The Haxan Cloak – Excavation
One does not simply listen to Excavation . You feel it. You sense it. UK producer Bobby Krlic opens the LP with the same note as closed his sinister debut, instantly taking his bleak narrative to a place beyond death. This is a plane of tense horror, processed percussion and powerful sub-bass. Evil growls and shudders eke out from his resonators, these chilling atmospherics breaking periodically into super-minimal beat palettes.
The ominous “Mara” uses deadened blows and creaking echoes to evoke the spirit of Ben Frost ‘s landmark statement in menace By The Throat . Part one of the title track threatens the portents of doom-techno, its Tesla-fired jerk of a counterpart a mechanised arrangement of some expansive vision.

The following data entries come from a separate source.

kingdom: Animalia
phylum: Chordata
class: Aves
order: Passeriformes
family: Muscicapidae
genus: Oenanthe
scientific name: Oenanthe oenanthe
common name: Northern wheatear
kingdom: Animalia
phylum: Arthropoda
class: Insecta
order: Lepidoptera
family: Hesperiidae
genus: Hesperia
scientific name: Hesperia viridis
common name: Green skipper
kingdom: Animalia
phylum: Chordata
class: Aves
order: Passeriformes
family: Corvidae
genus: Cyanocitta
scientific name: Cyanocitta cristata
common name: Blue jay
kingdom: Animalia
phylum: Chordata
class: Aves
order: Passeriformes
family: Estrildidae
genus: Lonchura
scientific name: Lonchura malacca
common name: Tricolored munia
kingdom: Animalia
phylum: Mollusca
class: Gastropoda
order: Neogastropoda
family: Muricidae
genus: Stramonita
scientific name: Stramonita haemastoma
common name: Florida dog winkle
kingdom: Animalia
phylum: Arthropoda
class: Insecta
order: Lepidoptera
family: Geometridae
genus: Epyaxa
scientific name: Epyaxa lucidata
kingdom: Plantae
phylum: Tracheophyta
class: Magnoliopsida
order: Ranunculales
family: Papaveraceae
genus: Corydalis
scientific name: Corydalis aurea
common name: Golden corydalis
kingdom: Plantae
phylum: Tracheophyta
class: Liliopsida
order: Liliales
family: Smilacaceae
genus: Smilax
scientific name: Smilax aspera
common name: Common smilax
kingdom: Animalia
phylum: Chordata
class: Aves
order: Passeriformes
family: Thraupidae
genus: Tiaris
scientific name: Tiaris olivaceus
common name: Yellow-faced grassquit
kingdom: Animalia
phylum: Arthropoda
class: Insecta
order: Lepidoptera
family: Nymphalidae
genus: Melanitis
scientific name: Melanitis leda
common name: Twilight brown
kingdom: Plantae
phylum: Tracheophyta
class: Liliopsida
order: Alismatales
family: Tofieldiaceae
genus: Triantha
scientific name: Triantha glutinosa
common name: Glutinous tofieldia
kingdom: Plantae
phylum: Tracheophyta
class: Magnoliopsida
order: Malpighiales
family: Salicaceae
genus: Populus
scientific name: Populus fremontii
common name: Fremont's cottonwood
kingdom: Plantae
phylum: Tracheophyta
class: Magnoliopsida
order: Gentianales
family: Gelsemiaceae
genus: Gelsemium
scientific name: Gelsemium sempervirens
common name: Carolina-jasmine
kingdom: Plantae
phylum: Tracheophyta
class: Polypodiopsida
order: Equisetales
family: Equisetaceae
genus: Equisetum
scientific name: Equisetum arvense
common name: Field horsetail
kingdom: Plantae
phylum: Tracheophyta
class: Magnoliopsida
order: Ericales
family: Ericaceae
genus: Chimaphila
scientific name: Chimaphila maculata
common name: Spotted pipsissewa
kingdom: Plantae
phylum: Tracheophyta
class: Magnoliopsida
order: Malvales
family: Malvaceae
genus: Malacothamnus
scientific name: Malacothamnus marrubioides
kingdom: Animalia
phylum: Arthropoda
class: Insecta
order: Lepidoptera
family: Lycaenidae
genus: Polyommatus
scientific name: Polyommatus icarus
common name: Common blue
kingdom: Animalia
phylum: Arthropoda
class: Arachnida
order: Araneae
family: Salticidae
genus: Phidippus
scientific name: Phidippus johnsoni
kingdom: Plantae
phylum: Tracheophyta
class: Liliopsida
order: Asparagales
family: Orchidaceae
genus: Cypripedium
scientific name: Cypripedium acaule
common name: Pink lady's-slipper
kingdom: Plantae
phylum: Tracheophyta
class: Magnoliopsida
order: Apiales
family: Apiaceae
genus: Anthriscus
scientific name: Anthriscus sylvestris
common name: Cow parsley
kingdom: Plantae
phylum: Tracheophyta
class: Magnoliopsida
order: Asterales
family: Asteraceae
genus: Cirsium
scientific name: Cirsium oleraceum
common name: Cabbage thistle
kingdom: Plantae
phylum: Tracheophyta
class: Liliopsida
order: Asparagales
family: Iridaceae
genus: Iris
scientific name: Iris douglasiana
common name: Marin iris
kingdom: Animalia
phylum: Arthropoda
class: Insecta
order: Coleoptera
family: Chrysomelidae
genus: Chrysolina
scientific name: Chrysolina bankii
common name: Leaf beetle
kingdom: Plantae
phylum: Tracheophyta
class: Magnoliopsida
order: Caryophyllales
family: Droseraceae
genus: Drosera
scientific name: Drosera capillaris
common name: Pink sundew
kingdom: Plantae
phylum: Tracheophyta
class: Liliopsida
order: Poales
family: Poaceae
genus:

Yet, much of Excavation is quiet, subtleties occurring around the near-conscious that whisper to no-one unless cranked up loud. Naturally, the thunderous bass drops are that much more impressive in comparison. Belying his recent tutelage with Tri Angle , Krlic deploys both on “Miste”, splicing extreme cut and paste samples with a sub-60 bpm lurch and what sounds like a spluttering diesel generator. Buried in the mix though is a delicate beauty, its resonant frequency set to trouble both the heart and brain.
Less an arena for Krlic’s trademark terror drone then, Excavation nevertheless harnesses its predecessor’s use of tortured strings – scraped cello playing its part alongside fizzing interference and alien tongues in “Dieu”, for example, and part two of “The Mirror Reflecting” starting life like one of Nick Cave and Warren Ellis ‘s sparse string soundtracks before rounding out into album’s busiest composition. Part one of the same track takes church bells and scrubs the recording with acid, somehow projecting the swinging rope and abject darkness of Krlic’s artwork deeper into the mind’s eye.
Krlic’s twelve-minute closer offers relative rays of sunshine after what could be equated with Dante ‘s trial through all ten circles of the underworld before it, yet slowly his inexorable bass overtake and ravage the landscape. His evocative narrative has left hell’s gate open and though its message is unclear – appearing to the unwary, perhaps, like some form of brutal interrogation aid – it invites fascinating interpretation like the best of high art.